La primera vez que tuve un ataque de pánico no tenía la menor idea de qué se trataba. Fue un domingo por la noche cuando iba en el metro de vuelta a mi casa, después de un fin de semana lleno de actividades. Era verano y estaba haciendo mi práctica en un medio nacional; me sentía cansada y los días en la pega se me hacían cada vez más largos y pesados. Por eso, cuando empecé a sentirme mal, como si el aire me faltara, con mareos, náuseas y el cuerpo sudoroso, supuse que sólo era una fatiga, algo que me decía que debía bajar las revoluciones. Pero como en ese momento me era imposible, los síntomas siguieron, cada vez más frecuentes y molestos, siempre en el transporte público.
Primero en el metro, donde todo había comenzado. Luego en la micro que tomaba después de la pega y que iba siempre llena de gente. Me ahogaba, y eso me daba miedo; tenía susto de sentirme mal, de desmayarme, y sentía unas ganas descontroladas de escapar, de bajarme, de no volver a estar con gente jamás; tanto así que - en un Santiago atestado de gente - decidí hacerle el quite a andar en micros o carros de metro demasiado llenos. ¿Cómo? Empecé a quedarme en la oficina hasta más tarde; a esperar tres o cuatro carros antes de tomar uno; a hacer miles de combinaciones de micro para evitar los recorridos más concurridos. Era terrible, agotador, sentía que me estaba volviendo loca.

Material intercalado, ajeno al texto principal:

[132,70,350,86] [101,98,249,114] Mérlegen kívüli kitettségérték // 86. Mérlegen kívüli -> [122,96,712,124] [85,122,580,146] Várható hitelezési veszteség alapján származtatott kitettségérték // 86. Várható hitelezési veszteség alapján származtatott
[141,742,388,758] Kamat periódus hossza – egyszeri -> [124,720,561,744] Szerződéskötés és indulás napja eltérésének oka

Después de pasar meses en esa rutina que estaba afectando todos los aspectos de mi vida, sabía que tenía que pedir ayuda: visité a un psiquiatra que después de tres o cuatro preguntas me dio un diagnóstico claro y certero: yo tenía “episodios o ataques de pánico”, crisis repentinas de angustia que se activan con estímulos específicos –en mi caso los lugares encerrados con mucha gente- y se expresan en una serie de malestares físicos y emocionales (como palpitaciones, náuseas, mareos u otros). Un mal mucho más común de lo que se cree, que afecta principalmente a las mujeres jóvenes, sometidas a altos niveles de estrés.
Y si bien en ese momento lo que más me urgía era encontrar una solución rápida y concreta a mis angustias (un tratamiento médico que seguí religiosamente por todo un año), escuchar y saber que lo que me pasaba tenía nombre y que era algo común me hizo sentir mucho más tranquila; entender que el problema estaba en mí y que tenía el control para luchar contra las angustias que yo misma me causaba, se convirtió en un motor vital para luchar contra eso que tanto me dañaba.
Hoy (a tres años de mis primeros ataques) ya no tomo remedios, y sólo tengo un frasco de tranquilizantes de baja dosis (recetados por mi doctor) en mi cartera para “emergencias”, pero hace meses no lo toco. Aunque me costó tiempo, llantos y mini crisis que aprendí a enfrentar, volví a andar en metro, en micro; a tomar trenes y aviones; a subirme a ascensores, aunque todavía con un poco de susto. No sé si alguna vez deje de ponerme nerviosa cuando vea grandes grupos de gente, o cuando el carro del metro se quede pegado en el túnel por más tiempo del estipulado, pero lo enfrento y le doy la pelea. Porque no voy a dejar que algo que pasó, las crisis de pánico que tuve (sí, siempre en pasado) vayan a marcar más mi vida, a limitarme, a alejarme de las cosas que me gustan, y mucho menos a definir quién soy, nunca, pero nunca más.
¿Ustedes han pasado por algo similar?